Coming through the wicket in the garden fence, on an
errand to the Bugbee kitchen, the sound of her own name, in Laura's
excited tones, struck Mrs. Jaynes's ear and excited her curiosity.
Walking nearer to the house, and concealing herself behind a little
thicket of lilac bushes, near the open window of Statira's bedroom,
she was enabled to hear with distinctness almost every word uttered
by the unconscious conspirators, who were plotting against the
fulfilment of her cherished project.
There is good reason for believing that what Mrs. Jaynes overheard,
while lying in ambush, as has been related, excited in her heart
emotions of indignation and resentment.

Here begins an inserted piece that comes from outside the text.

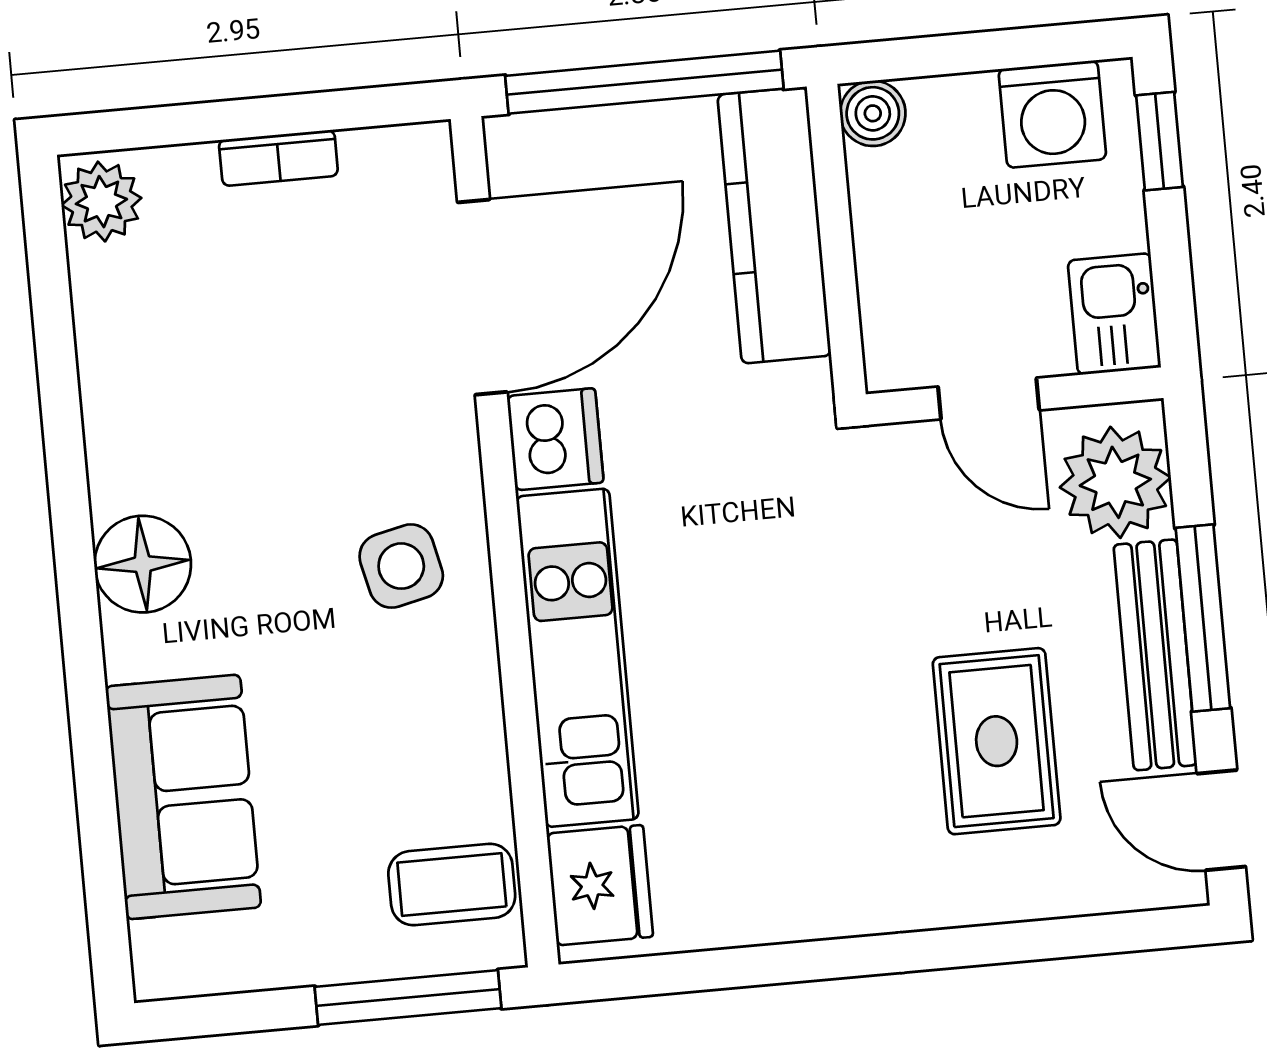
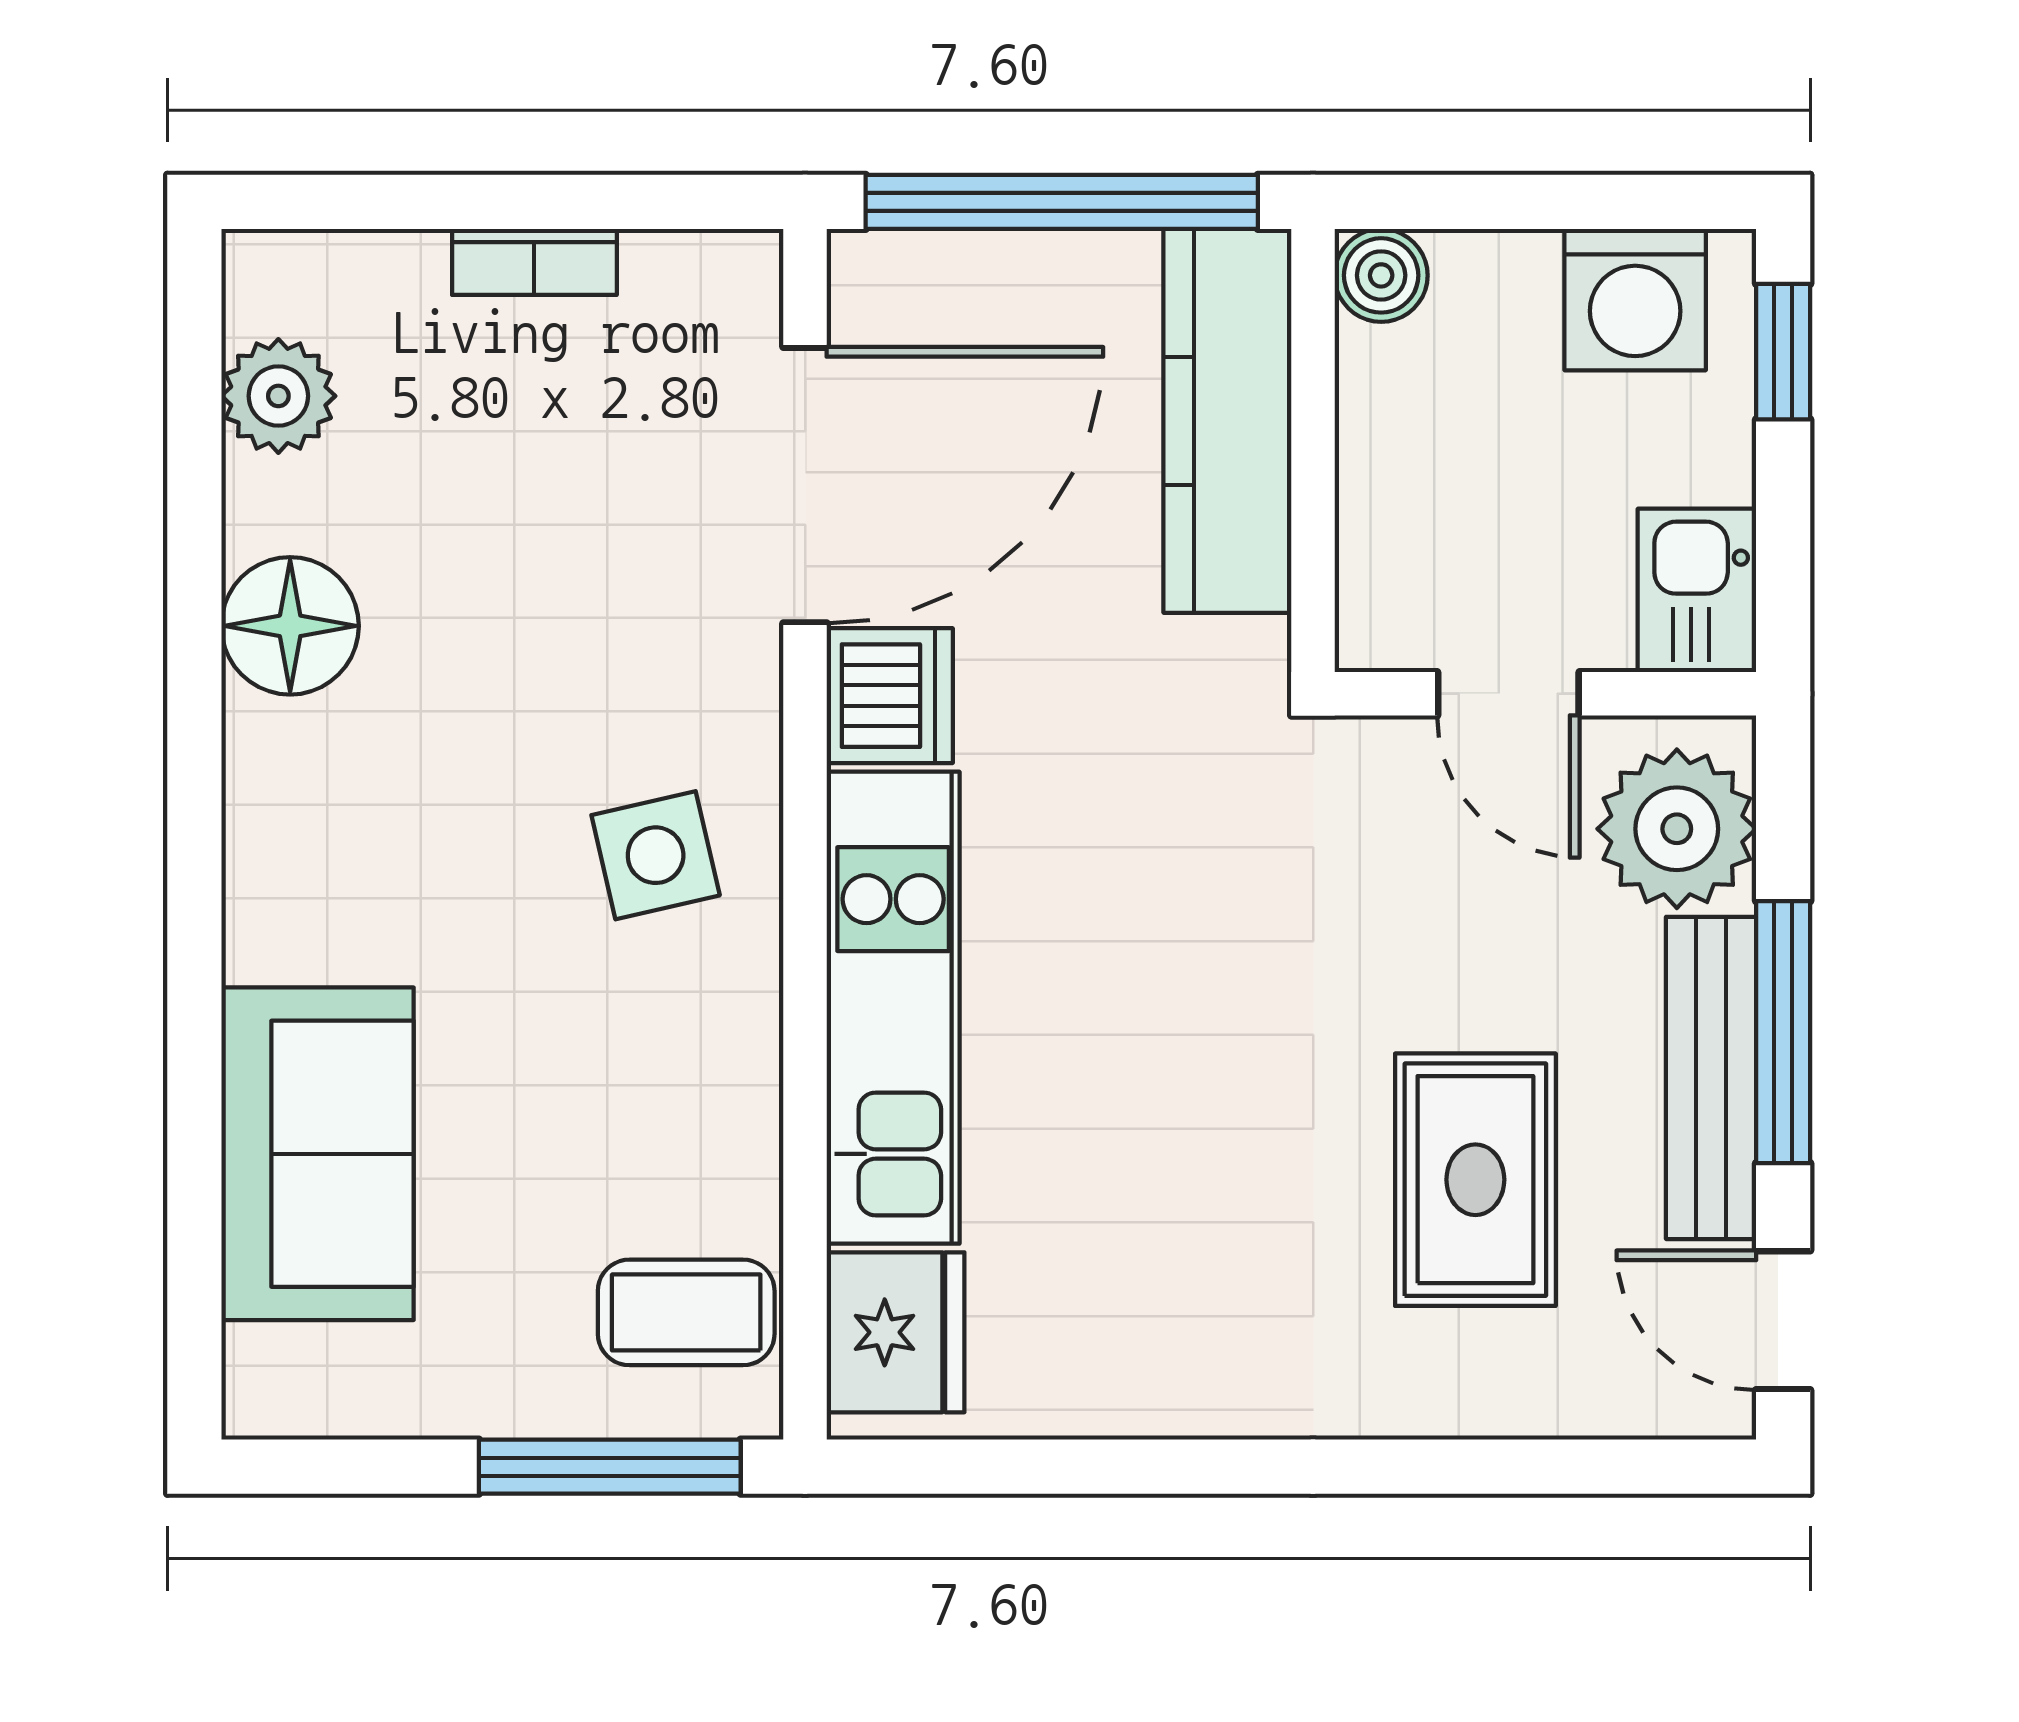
plant: (101, 202) -> (278, 396), moved
floor lamp: (143, 564) -> (290, 626), moved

Be that as it may, no trace
of displeasure was visible upon her face or in her voice or manner,
when, a few minutes afterwards, she stood by the side of the
unsuspicious Tira, in the back veranda of the house, holding in her
hand a plate containing a pat of butter she had just borrowed from
the Doctor's housekeeper, while the latter, peeping through the
curtain of vine-leaves, gazed at as pretty a spectacle as just then
could have been seen anywhere in Belfield. On the grassplot, in the
shade of a great cherry-tree, Laura and Helen were playing at graces.
Both were full of frolicsome glee; the former, with spirits in their
first glad rebound from recent despondency, being wild with gayety,
enjoying the sport no less than the merry child, her playmate.